┌─ Liste des entrées

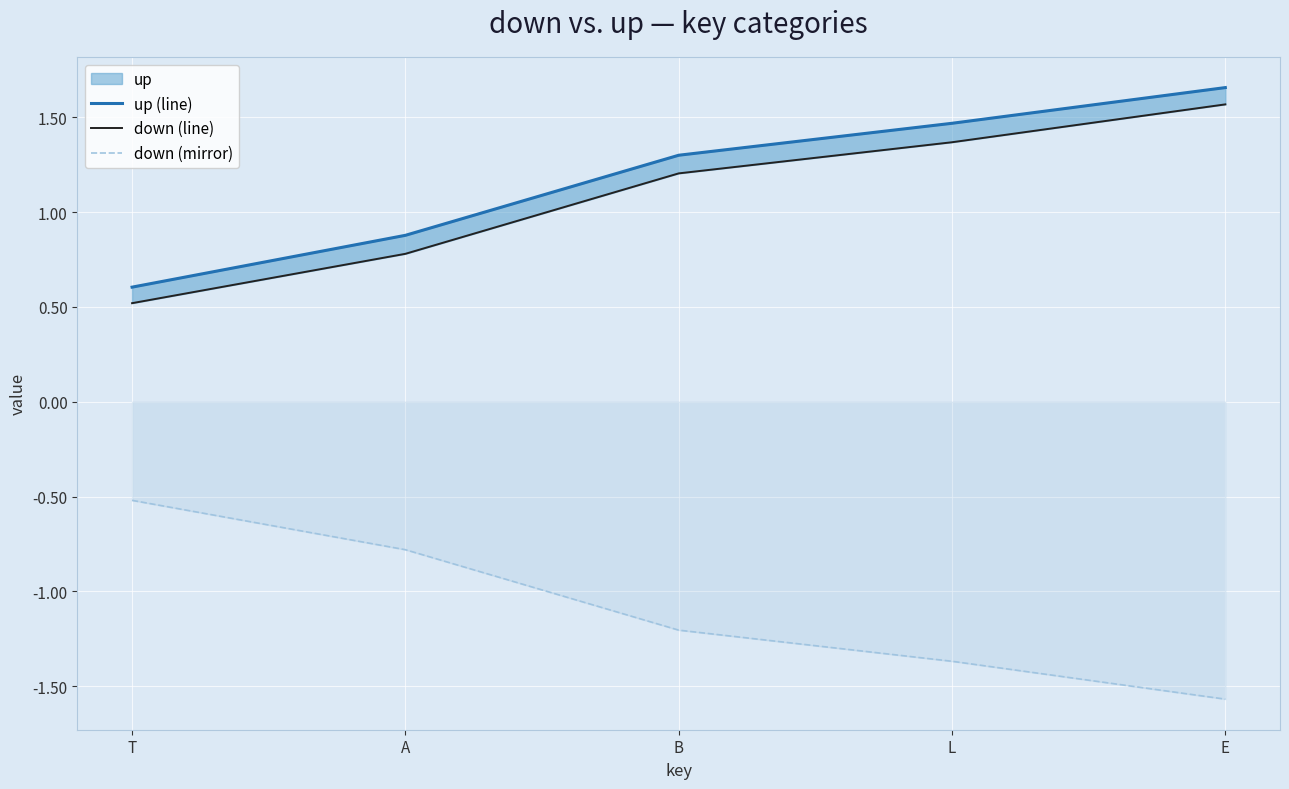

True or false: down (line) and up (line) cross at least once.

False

└─
┌─ Liste des entrées

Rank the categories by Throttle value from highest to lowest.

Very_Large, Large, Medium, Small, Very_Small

└─
┌─ Liste des entrées

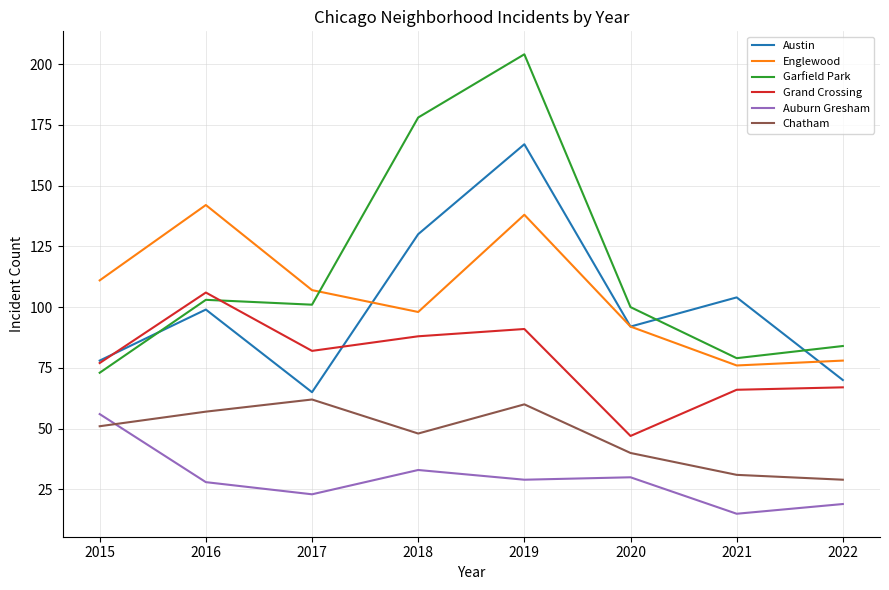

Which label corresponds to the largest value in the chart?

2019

└─

=== La consigne ===
Relevez toutes les lignes des entrées ci-dessus qui contiennent le mot « value ». La casse compte.

=== Résultat obtenu ===
Rank the categories by Throttle value from highest to lowest.
Which label corresponds to the largest value in the chart?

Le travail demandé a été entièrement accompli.